Over the years, the inner turmoil became quieter. It became more of a matter of just sitting, not making a fush about it. An invisible hand guided me to my meditation spot, as Nico Tydeman so beautifully puts it.

Structure helps

Structure in your Zen practice provides support. The (almost daily) online meditation with a group is a good example. Because there is a cadence in time and days, and a warm group of people being this online Sangha, it supports people in shaping their Zen practice and making them feel supported in their lives. It doesn’t entail any fuss: just sitting, in connection. The early hours remain a challenge for some though. 

After all those years on the cushion, I have gotten to know myself better. Or to put it another way, I increasingly recognise all kinds of patterns, beliefs, ideas, concepts that I carry within me. I came face to face with not only the fun things, but certainly also the ugly things. And by being able to recognise that, I can be more flexible, adaptable. I have less need to act out of Ego. Noticing the moments when I or the other person gets stuck. And that is truly liberating. 

A beautiful practice

When I started Zen, people asked me, ‘You’re not going to become such a ‘happy egg’, right?’ And I gave the socially desirable answer: ‘Of course not!’ But nowadays, I can no longer deny it. Not that I’m 24/7 that ‘happy egg’ (just ask my housemates). But remarkably often, I do have the sentence in my head or mouth: ‘that’s a beautiful practice.’ My dear Zen master sometimes goes crazy about it. Such a sentence sounds flat and easy, rolls off the tongue nicely. But as far as I’m concerned, it has infinite depth. It is a summary of the four Bodhisattva vows.  

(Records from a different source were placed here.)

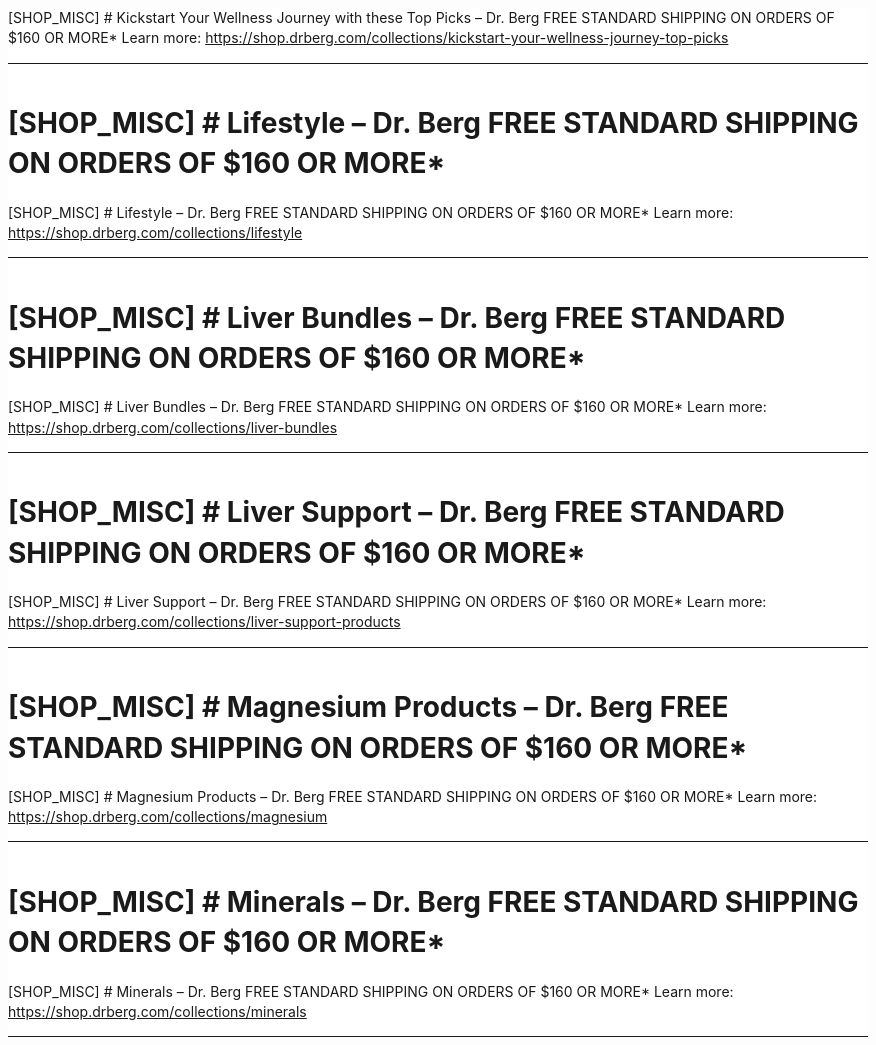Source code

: [SHOP_MISC] # Kickstart Your Wellness Journey with these Top Picks – Dr. Berg FREE STANDARD SHIPPING ON ORDERS OF $160 OR MORE\*
Learn more: https://shop.drberg.com/collections/kickstart-your-wellness-journey-top-picks


---

# [SHOP_MISC] # Lifestyle – Dr. Berg FREE STANDARD SHIPPING ON ORDERS OF $160 OR MORE\*

[SHOP_MISC] # Lifestyle – Dr. Berg FREE STANDARD SHIPPING ON ORDERS OF $160 OR MORE\*
Learn more: https://shop.drberg.com/collections/lifestyle


---

# [SHOP_MISC] # Liver Bundles – Dr. Berg FREE STANDARD SHIPPING ON ORDERS OF $160 OR MORE\*

[SHOP_MISC] # Liver Bundles – Dr. Berg FREE STANDARD SHIPPING ON ORDERS OF $160 OR MORE\*
Learn more: https://shop.drberg.com/collections/liver-bundles


---

# [SHOP_MISC] # Liver Support – Dr. Berg FREE STANDARD SHIPPING ON ORDERS OF $160 OR MORE\*

[SHOP_MISC] # Liver Support – Dr. Berg FREE STANDARD SHIPPING ON ORDERS OF $160 OR MORE\*
Learn more: https://shop.drberg.com/collections/liver-support-products


---

# [SHOP_MISC] # Magnesium Products – Dr. Berg FREE STANDARD SHIPPING ON ORDERS OF $160 OR MORE\*

[SHOP_MISC] # Magnesium Products – Dr. Berg FREE STANDARD SHIPPING ON ORDERS OF $160 OR MORE\*
Learn more: https://shop.drberg.com/collections/magnesium


---

# [SHOP_MISC] # Minerals – Dr. Berg FREE STANDARD SHIPPING ON ORDERS OF $160 OR MORE\*

[SHOP_MISC] # Minerals – Dr. Berg FREE STANDARD SHIPPING ON ORDERS OF $160 OR MORE\*
Learn more: https://shop.drberg.com/collections/minerals


---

Everything you encounter in your life is your Zen path. And, just to be clear: I don’t always manage to see it that way. Sometimes I’m just stuck in my me-myself-and-I-complex. 

For everyone, the Zen path is different. With more or less headwind, with more or less depth, with more or less joy. It’s not a matter of good or bad. It is just your Zen path. Practicing Zen on your cushion, the conversations you have with your Zen master, the connection you have with the Sangha members – everything supports you on your path whether you experience Zen as a tool or as an art of living.